The world is little, when Love is great: his desire to flood the earth with the light of Christ led him to follow up the calls that many Bishops made to him from all over the world, asking Opus Dei to help them in the work of evangelisation with its apostolates. Many varied projects were undertaken: colleges to impart professional training, schools for agricultural workers, universities, primary and secondary schools, hospitals and medical centres, etc. These activities, which he often compared to a shoreless sea, originate at the initiative of ordinary Christians who seek to meet specific local needs with a lay mentality and a professional approach. They are open to people of all races, religions and social backgrounds, because their unmistakably Christian outlook is always matched by a deep respect for the freedom of consciences.

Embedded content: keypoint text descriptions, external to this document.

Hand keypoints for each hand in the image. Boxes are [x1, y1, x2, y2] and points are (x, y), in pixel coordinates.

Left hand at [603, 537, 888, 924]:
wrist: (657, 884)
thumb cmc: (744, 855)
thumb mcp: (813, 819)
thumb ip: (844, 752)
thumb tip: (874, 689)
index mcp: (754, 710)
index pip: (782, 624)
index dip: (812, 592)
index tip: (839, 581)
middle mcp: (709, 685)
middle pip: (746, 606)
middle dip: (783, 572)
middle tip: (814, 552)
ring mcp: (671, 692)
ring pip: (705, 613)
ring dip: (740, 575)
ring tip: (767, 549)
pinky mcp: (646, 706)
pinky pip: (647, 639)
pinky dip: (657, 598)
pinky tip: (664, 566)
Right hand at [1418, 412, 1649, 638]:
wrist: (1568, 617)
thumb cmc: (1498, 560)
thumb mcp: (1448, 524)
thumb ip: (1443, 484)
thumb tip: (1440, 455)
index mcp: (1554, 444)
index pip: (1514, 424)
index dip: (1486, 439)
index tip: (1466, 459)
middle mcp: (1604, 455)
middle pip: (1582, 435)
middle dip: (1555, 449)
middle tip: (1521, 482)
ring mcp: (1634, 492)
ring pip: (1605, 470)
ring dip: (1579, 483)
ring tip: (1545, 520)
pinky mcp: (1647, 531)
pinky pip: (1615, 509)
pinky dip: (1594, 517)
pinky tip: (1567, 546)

When John XXIII announced his decision to call an Ecumenical Council, Blessed Josemaría began to pray and get others to pray for the happy outcome of this great initiative of the Second Vatican Ecumenical Council, as he wrote in a letter in 1962. As a result of the deliberations of the Council, the Church’s solemn Magisterium was to confirm fundamental aspects of the spirit of Opus Dei, such as the universal call to holiness; professional work as a means to holiness and apostolate; the value and lawful limits of Christian freedom in temporal affairs; and the Holy Mass as the centre and root of the interior life. Blessed Josemaría met numerous Council Fathers and experts, who saw him as a forerunner of many of the master lines of the Second Vatican Council. Profoundly identified with the Council’s teaching, he diligently fostered its implementation through the formative activities of Opus Dei all over the world.

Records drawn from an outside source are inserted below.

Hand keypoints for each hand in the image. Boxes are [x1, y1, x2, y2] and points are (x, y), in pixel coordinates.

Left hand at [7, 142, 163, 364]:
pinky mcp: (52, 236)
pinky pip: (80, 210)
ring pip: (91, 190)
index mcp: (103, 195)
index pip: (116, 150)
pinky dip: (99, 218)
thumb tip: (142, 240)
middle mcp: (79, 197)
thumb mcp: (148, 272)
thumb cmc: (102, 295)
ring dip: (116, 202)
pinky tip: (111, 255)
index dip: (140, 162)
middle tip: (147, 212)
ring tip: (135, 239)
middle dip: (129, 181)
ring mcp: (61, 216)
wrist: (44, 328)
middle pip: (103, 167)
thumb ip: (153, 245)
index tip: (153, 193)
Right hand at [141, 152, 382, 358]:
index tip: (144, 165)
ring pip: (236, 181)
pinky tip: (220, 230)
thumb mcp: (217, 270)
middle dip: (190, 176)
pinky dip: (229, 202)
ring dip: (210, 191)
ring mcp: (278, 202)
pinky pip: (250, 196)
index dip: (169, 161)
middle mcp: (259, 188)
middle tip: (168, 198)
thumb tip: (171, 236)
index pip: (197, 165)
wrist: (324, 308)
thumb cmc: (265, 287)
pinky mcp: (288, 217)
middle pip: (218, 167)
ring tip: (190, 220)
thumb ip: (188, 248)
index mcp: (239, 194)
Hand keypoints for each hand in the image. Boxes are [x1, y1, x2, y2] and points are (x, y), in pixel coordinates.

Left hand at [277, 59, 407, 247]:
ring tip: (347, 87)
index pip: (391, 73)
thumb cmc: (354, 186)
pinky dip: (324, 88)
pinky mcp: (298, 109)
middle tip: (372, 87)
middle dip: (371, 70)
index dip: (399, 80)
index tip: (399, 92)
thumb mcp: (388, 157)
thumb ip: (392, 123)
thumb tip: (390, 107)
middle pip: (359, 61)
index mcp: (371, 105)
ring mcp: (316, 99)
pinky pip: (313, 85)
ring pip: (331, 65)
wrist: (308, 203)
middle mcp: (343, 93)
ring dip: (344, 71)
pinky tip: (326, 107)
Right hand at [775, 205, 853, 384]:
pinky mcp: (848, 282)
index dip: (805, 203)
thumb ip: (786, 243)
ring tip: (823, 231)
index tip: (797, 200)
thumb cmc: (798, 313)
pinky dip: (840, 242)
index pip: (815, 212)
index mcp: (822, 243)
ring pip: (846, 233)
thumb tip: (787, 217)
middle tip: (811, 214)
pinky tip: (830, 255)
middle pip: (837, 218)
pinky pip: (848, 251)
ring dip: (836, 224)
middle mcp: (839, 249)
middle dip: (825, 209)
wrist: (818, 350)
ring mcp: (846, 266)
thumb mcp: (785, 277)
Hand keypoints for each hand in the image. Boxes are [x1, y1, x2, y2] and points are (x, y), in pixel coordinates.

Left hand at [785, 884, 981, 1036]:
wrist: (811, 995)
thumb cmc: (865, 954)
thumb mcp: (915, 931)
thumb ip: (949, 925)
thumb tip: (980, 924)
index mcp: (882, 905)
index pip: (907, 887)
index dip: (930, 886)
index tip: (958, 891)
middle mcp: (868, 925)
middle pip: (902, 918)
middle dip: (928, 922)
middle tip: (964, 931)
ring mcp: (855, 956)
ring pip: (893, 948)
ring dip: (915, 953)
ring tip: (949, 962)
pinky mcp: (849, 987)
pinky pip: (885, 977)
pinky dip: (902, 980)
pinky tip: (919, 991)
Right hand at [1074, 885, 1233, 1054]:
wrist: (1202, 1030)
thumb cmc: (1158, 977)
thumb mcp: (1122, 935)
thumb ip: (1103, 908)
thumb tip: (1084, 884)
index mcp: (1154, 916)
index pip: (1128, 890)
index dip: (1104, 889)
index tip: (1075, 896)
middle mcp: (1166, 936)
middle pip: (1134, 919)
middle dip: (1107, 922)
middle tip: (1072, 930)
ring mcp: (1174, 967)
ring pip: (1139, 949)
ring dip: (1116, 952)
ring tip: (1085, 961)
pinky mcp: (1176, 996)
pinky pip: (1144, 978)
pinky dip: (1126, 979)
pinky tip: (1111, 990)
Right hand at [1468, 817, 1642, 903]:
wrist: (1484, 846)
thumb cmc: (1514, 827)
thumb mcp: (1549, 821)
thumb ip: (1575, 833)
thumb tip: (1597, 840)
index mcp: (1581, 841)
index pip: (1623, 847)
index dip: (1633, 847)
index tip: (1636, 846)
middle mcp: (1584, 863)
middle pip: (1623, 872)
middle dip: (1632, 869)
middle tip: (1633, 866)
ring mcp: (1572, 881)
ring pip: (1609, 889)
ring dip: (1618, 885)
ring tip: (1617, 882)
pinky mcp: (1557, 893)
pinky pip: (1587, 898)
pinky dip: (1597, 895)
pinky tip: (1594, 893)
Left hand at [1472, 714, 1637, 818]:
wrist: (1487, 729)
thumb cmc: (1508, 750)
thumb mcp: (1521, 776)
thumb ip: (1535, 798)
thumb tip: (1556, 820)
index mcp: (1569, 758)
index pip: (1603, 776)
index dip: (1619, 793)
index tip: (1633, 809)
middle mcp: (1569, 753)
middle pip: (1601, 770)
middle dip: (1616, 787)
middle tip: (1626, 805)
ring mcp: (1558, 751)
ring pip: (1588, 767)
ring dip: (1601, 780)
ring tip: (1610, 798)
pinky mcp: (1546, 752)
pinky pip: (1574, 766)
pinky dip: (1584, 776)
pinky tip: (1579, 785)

Blessed Josemaría preached constantly that interior life is more important than organising activities. In The Way he wrote that These world crises are crises of saints. He insisted that holiness always requires prayer, work and apostolate to be intertwined in what he called a unity of life, and practised this himself with cheerful perseverance. He was utterly convinced that in order to attain sanctity through daily work, one needs to struggle to be a soul of prayer, of deep inner life. When a person lives this way, everything becomes prayer, everything can and ought to lead us to God, feeding our constant contact with Him, from morning till night. Every kind of work can become prayer, and every kind of work, become prayer, turns into apostolate.
On 26 June 1975, at midday, Blessed Josemaría died in his workroom, of a cardiac arrest, before a picture of Our Lady which received his last glance. At the time, Opus Dei was present in all five continents, with over 60,000 members from 80 nationalities. His books of spirituality (The Way, Holy Rosary, Conversations with Mgr Escrivá, Christ is Passing By, Friends of God, Love for the Church, The Way of the Cross, Furrow, The Forge) have reached millions of copies.